Latent evolutionary signatures: a general framework for analysing music and cultural evolution

Author:

Warrell Jonathan12ORCID,Salichos Leonidas1234,Gancz Michael5,Gerstein Mark B.126ORCID

Affiliation:

1. Program in Computational Biology and Bioinformatics, Yale University, New Haven, CT 06520, USA

2. Department of Molecular Biophysics and Biochemistry, Yale University, New Haven, CT 06520, USA

3. Department of Biological and Chemical Sciences, New York Institute of Technology, New York, NY 10023, USA

4. Biomedical Data Science Center, New York Institute of Technology, New York, NY 10023, USA

5. Department of Music, Yale University, New Haven, CT 06520, USA

6. Department of Computer Science, Yale University, New Haven, CT 06520, USA

Abstract

Cultural processes of change bear many resemblances to biological evolution. The underlying units of non-biological evolution have, however, remained elusive, especially in the domain of music. Here, we introduce a general framework to jointly identify underlying units and their associated evolutionary processes. We model musical styles and principles of organization in dimensions such as harmony and form as following an evolutionary process. Furthermore, we propose that such processes can be identified by extracting latent evolutionary signatures from musical corpora, analogously to identifying mutational signatures in genomics.

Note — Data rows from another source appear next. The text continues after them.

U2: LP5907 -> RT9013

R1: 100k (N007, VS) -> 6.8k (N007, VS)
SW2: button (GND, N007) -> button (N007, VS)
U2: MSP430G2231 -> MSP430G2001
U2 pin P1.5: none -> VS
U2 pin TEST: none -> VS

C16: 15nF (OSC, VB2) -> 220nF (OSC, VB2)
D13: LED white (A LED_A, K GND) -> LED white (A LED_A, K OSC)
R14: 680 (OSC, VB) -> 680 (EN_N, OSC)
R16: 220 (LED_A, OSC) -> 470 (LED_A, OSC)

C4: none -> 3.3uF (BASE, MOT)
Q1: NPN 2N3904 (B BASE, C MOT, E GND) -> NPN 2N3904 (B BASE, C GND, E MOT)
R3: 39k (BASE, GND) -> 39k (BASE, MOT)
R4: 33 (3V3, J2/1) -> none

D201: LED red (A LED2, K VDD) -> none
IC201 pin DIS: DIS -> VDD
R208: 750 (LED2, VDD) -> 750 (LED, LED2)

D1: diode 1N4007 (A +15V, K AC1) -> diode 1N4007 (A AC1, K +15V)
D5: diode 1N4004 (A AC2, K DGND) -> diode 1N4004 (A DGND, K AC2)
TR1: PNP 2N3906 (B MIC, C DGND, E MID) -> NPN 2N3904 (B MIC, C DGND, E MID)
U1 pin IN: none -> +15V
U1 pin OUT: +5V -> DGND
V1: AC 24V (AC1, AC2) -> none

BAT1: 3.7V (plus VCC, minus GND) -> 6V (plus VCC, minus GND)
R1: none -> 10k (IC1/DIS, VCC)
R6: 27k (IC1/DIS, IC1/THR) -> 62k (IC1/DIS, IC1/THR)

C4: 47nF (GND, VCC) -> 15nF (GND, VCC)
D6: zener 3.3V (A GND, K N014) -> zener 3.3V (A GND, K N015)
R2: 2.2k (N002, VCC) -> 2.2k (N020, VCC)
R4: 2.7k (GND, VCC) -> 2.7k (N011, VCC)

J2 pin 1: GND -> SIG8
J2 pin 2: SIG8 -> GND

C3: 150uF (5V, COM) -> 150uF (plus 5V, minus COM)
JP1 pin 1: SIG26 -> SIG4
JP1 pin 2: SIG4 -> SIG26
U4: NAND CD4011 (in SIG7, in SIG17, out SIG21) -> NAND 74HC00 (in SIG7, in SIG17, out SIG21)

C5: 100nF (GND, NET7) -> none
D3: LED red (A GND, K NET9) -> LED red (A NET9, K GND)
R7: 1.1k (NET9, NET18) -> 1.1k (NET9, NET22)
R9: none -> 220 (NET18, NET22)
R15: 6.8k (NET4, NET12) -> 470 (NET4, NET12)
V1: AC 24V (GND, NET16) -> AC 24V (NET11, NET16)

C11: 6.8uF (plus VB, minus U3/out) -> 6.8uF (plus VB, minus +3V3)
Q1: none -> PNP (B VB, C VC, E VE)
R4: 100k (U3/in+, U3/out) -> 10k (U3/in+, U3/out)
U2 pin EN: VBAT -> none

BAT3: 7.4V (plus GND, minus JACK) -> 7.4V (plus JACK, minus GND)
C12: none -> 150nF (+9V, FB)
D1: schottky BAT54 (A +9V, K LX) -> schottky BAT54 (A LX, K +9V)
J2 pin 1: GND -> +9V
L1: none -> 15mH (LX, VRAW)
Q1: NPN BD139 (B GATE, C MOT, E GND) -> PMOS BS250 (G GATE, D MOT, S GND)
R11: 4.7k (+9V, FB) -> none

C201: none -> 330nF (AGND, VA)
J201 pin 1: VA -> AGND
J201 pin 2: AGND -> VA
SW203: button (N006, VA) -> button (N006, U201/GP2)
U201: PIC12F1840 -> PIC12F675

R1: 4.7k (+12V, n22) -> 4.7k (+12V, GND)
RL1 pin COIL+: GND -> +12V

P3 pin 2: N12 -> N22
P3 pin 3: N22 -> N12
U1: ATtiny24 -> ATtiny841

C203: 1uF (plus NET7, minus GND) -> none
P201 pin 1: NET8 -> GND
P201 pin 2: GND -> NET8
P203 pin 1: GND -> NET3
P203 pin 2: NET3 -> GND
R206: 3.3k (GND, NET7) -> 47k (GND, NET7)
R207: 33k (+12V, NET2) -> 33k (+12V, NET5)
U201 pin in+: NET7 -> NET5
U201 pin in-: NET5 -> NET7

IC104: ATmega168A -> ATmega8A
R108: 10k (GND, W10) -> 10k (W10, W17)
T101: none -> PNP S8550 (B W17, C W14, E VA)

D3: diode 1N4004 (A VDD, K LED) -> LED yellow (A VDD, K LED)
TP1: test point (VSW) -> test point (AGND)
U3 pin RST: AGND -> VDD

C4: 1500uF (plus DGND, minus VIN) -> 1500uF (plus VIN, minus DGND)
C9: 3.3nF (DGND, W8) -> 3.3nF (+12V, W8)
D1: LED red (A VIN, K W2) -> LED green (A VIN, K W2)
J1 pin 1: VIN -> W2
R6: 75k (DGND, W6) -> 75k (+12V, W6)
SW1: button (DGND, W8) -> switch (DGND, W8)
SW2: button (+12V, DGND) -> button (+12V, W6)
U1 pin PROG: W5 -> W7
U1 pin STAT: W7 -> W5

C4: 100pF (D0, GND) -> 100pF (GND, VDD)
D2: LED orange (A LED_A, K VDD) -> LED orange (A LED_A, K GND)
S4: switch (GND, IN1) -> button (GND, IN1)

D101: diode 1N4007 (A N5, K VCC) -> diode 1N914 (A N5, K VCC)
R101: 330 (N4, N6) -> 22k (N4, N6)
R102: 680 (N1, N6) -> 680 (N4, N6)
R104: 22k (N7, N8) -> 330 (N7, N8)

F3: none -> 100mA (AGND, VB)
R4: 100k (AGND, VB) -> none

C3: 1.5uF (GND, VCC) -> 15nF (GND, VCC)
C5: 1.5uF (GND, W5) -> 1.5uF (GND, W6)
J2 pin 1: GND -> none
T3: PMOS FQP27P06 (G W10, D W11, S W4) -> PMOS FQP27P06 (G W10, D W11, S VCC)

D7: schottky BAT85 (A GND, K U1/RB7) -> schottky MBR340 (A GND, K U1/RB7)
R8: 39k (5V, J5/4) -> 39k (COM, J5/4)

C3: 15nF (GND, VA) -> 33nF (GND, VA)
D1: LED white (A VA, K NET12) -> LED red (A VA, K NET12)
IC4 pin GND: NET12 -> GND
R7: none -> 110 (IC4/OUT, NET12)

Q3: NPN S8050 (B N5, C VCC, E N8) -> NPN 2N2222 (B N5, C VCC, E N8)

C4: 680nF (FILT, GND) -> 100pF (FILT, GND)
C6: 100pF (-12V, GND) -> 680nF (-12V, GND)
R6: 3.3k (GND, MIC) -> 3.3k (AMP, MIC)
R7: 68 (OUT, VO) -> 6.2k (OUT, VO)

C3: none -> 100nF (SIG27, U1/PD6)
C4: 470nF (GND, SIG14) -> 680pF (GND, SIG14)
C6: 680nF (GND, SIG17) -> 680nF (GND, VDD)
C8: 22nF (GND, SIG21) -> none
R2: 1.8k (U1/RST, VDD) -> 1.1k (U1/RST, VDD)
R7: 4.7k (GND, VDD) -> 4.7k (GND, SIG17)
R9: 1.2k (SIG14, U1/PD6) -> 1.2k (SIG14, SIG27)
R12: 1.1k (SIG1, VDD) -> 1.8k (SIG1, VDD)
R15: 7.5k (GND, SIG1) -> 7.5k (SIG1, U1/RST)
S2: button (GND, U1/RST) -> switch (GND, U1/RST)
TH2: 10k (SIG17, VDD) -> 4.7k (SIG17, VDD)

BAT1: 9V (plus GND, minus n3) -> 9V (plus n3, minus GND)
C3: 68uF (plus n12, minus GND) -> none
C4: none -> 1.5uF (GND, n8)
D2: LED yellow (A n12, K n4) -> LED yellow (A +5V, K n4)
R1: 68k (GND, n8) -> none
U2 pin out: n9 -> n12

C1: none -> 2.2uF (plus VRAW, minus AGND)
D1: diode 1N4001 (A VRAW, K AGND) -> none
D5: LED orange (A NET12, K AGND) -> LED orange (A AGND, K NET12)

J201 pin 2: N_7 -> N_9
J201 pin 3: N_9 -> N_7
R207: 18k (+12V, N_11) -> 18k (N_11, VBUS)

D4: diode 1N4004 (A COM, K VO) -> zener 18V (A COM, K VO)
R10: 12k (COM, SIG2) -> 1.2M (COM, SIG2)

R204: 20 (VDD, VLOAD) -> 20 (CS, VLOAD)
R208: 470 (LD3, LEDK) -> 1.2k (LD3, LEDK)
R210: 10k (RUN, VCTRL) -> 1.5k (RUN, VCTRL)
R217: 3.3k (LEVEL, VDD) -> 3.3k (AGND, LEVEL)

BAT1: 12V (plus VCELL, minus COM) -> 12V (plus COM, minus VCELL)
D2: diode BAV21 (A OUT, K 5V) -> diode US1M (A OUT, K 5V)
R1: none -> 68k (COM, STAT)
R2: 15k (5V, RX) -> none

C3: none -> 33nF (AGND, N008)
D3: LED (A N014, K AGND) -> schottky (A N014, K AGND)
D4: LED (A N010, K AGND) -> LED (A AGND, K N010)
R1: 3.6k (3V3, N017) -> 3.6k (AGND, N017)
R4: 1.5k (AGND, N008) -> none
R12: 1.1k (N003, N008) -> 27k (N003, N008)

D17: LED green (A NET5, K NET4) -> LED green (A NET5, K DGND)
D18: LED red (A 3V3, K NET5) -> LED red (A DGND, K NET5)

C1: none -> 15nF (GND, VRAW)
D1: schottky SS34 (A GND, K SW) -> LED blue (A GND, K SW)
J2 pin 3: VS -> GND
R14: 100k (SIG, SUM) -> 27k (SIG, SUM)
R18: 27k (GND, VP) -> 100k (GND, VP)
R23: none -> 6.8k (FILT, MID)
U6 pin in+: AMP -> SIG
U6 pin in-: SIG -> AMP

These signatures provide a latent embedding for each song or musical piece. We develop a deep generative architecture for our model, which can be viewed as a type of variational autoencoder with an evolutionary prior constraining the latent space; specifically, the embeddings for each song are tied together via an energy-based prior, which encourages songs close in evolutionary space to share similar representations. As illustration, we analyse songs from the McGill Billboard dataset. We find frequent chord transitions and formal repetition schemes and identify latent evolutionary signatures related to these features. Finally, we show that the latent evolutionary representations learned by our model outperform non-evolutionary representations in such tasks as period and genre prediction.